Problem to solve
Reproduce unchanged the lines in the data below, beginning with the line that contains "des identifiants créés;" and continuing through the line that contains "et de sécurité.", with both of those lines included.

Data items
────────────────────
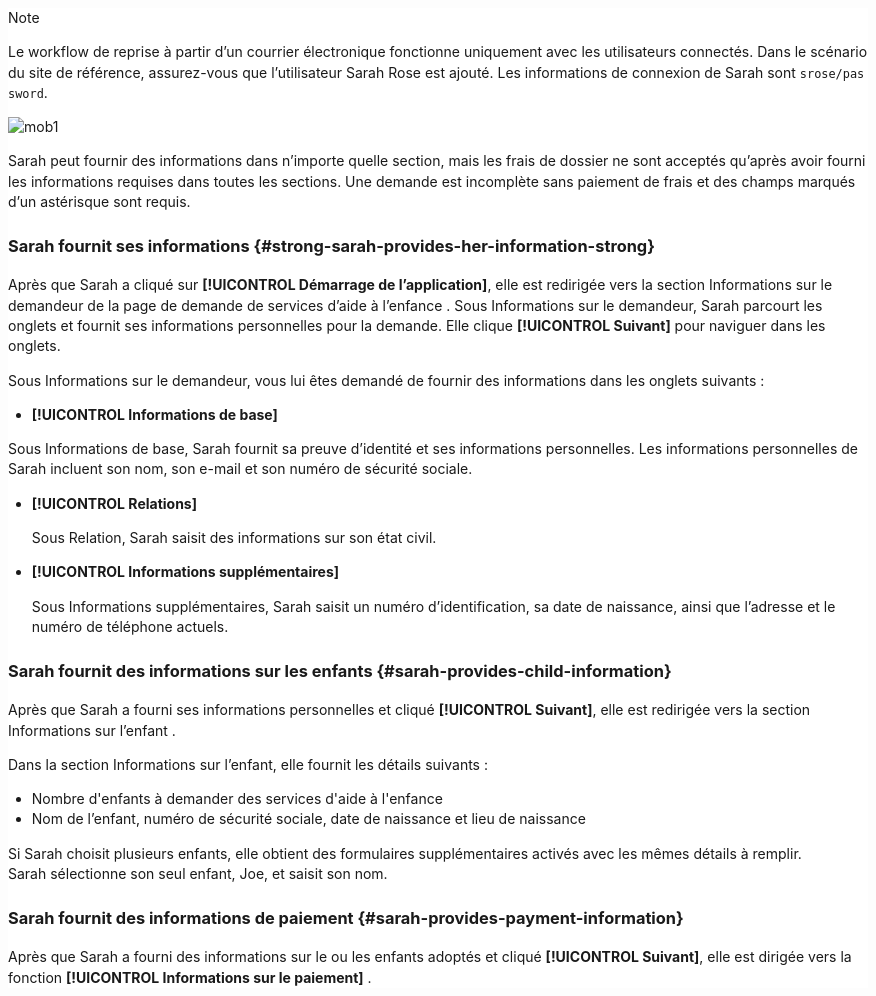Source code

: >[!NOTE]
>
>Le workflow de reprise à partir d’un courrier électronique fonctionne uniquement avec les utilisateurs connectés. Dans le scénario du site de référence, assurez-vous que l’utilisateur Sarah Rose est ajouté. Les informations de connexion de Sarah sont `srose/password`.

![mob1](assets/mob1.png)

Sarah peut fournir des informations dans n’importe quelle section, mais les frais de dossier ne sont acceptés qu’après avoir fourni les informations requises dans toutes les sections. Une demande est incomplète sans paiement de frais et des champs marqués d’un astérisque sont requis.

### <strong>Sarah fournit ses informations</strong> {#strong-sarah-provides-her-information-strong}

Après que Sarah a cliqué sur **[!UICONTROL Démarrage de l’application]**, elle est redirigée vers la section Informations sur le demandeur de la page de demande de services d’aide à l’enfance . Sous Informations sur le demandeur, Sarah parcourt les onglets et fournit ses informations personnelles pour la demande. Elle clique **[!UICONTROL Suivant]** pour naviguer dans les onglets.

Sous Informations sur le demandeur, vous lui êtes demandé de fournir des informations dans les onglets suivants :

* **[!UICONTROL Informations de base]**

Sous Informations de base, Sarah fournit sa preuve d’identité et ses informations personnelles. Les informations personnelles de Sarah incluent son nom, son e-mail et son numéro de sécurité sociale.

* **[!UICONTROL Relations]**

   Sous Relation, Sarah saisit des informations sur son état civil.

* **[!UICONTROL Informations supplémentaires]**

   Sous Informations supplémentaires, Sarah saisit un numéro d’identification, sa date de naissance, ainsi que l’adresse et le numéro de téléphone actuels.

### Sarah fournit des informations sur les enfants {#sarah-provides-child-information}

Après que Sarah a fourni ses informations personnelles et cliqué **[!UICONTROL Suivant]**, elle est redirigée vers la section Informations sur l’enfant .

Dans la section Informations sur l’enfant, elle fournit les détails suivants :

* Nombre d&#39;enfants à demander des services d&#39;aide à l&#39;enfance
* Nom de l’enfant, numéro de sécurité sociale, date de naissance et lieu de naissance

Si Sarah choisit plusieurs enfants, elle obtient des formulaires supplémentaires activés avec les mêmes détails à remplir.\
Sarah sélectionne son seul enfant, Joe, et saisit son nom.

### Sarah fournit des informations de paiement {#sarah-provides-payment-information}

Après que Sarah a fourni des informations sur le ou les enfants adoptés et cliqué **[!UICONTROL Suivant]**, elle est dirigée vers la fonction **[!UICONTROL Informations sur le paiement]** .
────────────────────
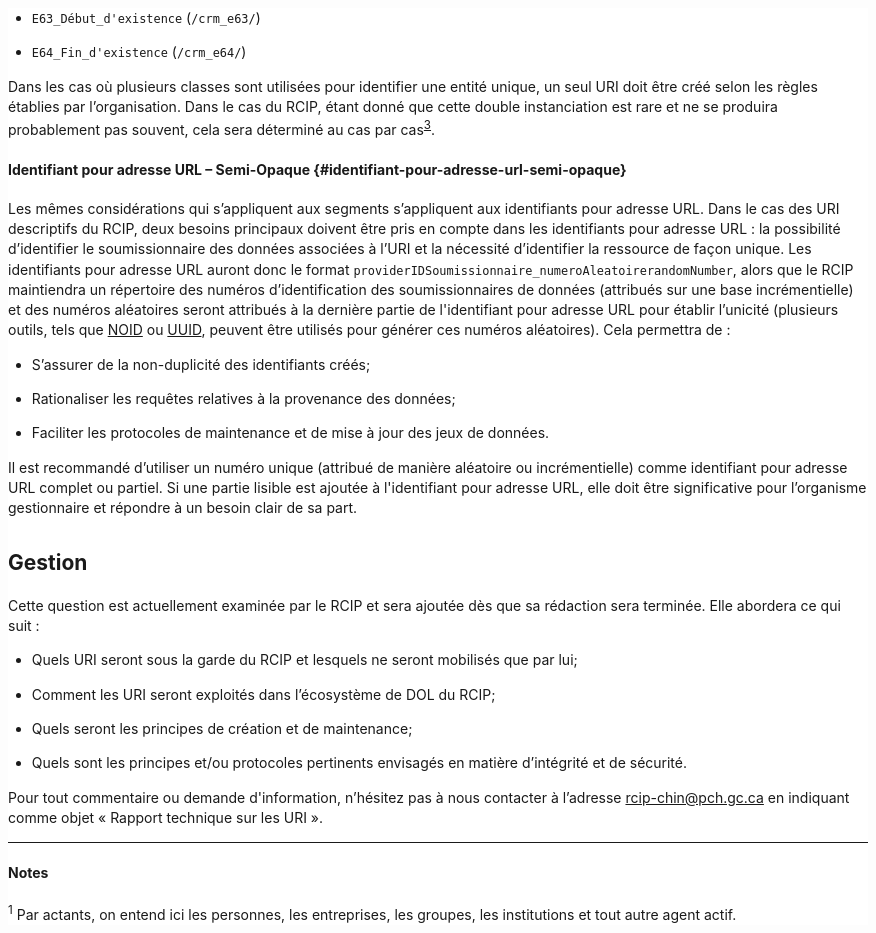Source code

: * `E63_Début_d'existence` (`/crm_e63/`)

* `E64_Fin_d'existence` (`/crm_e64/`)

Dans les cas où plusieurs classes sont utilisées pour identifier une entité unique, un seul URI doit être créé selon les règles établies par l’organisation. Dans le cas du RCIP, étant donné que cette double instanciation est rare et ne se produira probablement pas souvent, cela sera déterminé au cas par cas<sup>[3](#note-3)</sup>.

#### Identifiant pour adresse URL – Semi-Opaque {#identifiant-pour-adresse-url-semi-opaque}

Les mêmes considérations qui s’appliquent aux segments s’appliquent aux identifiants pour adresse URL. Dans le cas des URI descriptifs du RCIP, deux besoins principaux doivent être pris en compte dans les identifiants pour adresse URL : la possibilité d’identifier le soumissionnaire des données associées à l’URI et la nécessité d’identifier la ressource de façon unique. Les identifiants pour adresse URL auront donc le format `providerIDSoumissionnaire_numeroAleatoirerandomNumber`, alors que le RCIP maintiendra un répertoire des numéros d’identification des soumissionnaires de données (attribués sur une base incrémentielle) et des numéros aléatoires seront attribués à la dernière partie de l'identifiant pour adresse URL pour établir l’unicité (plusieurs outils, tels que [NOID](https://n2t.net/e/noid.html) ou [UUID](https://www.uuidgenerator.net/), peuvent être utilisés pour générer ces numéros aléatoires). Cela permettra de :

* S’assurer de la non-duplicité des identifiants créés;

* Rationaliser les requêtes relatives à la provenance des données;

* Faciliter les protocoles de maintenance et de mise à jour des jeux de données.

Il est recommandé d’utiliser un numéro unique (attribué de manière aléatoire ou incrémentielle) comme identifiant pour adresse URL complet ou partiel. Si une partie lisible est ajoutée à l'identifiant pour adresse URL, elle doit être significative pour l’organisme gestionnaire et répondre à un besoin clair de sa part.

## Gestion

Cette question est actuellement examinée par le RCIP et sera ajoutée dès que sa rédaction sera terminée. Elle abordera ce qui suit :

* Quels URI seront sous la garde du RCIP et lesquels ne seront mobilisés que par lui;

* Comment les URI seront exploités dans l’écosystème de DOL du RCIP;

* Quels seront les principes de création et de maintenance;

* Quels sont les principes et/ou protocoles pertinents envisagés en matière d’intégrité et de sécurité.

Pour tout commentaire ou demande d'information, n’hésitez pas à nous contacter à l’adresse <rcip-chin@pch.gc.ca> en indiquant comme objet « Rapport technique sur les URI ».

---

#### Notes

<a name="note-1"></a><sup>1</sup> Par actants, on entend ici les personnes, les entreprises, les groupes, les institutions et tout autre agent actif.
────────────────────
Result
* S’assurer de la non-duplicité des identifiants créés;

* Rationaliser les requêtes relatives à la provenance des données;

* Faciliter les protocoles de maintenance et de mise à jour des jeux de données.

Il est recommandé d’utiliser un numéro unique (attribué de manière aléatoire ou incrémentielle) comme identifiant pour adresse URL complet ou partiel. Si une partie lisible est ajoutée à l'identifiant pour adresse URL, elle doit être significative pour l’organisme gestionnaire et répondre à un besoin clair de sa part.

## Gestion

Cette question est actuellement examinée par le RCIP et sera ajoutée dès que sa rédaction sera terminée. Elle abordera ce qui suit :

* Quels URI seront sous la garde du RCIP et lesquels ne seront mobilisés que par lui;

* Comment les URI seront exploités dans l’écosystème de DOL du RCIP;

* Quels seront les principes de création et de maintenance;

* Quels sont les principes et/ou protocoles pertinents envisagés en matière d’intégrité et de sécurité.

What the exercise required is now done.